Saved data entries
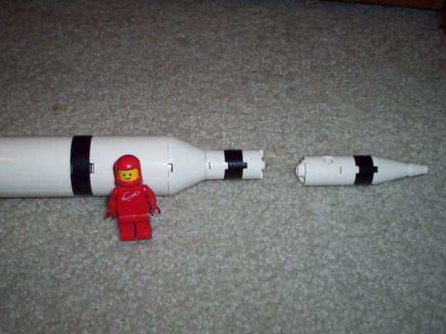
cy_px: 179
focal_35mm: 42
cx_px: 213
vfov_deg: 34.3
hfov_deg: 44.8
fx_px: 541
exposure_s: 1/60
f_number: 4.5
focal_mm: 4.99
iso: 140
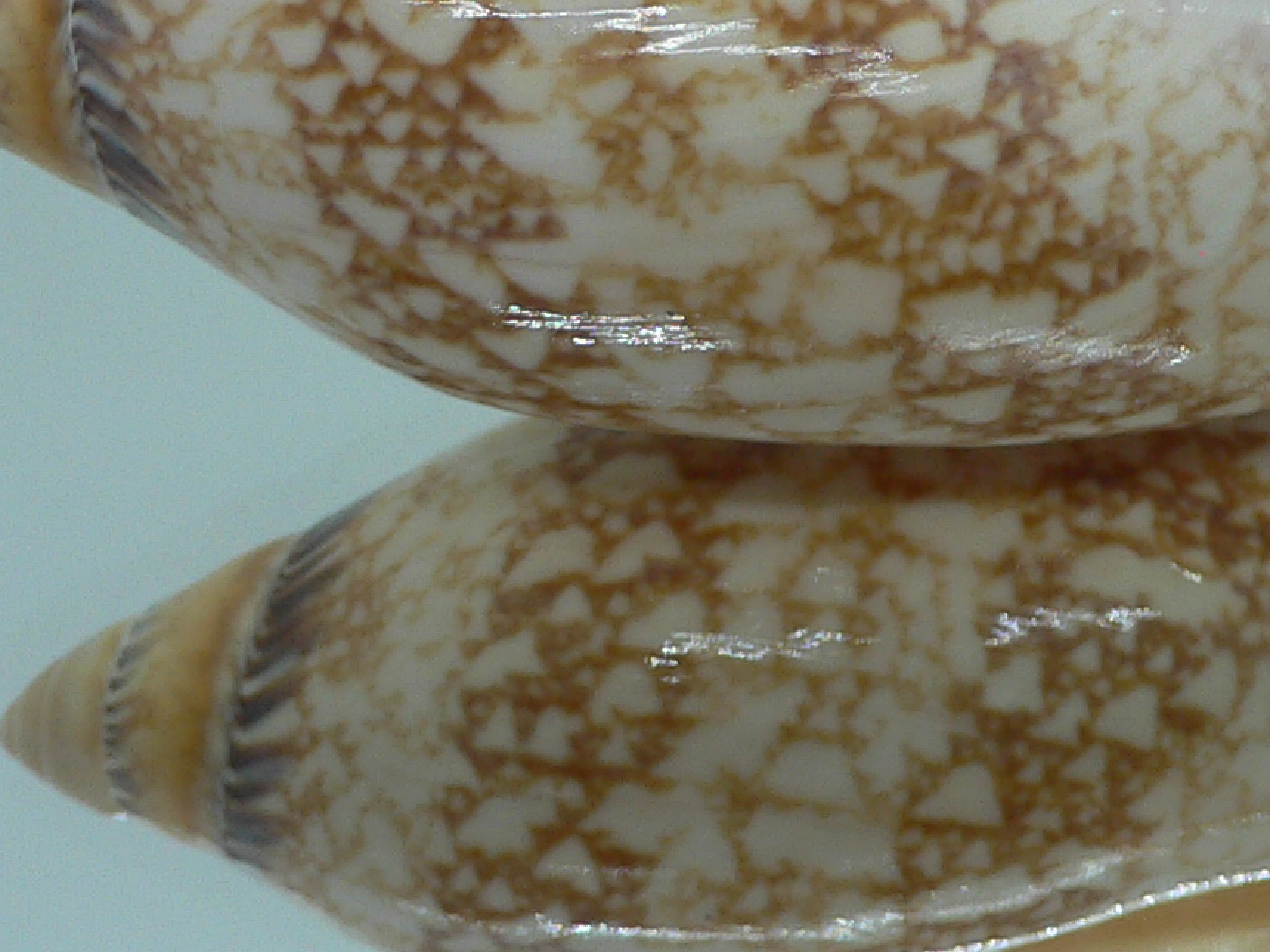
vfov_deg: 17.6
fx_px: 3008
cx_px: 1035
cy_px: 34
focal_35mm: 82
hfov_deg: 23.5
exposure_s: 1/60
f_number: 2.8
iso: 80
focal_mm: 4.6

• REQUIREMENT
Without the pictures, restate each entry exactly.

• ANSWER SPACE
cy_px: 179
focal_35mm: 42
cx_px: 213
vfov_deg: 34.3
hfov_deg: 44.8
fx_px: 541
exposure_s: 1/60
f_number: 4.5
focal_mm: 4.99
iso: 140
vfov_deg: 17.6
fx_px: 3008
cx_px: 1035
cy_px: 34
focal_35mm: 82
hfov_deg: 23.5
exposure_s: 1/60
f_number: 2.8
iso: 80
focal_mm: 4.6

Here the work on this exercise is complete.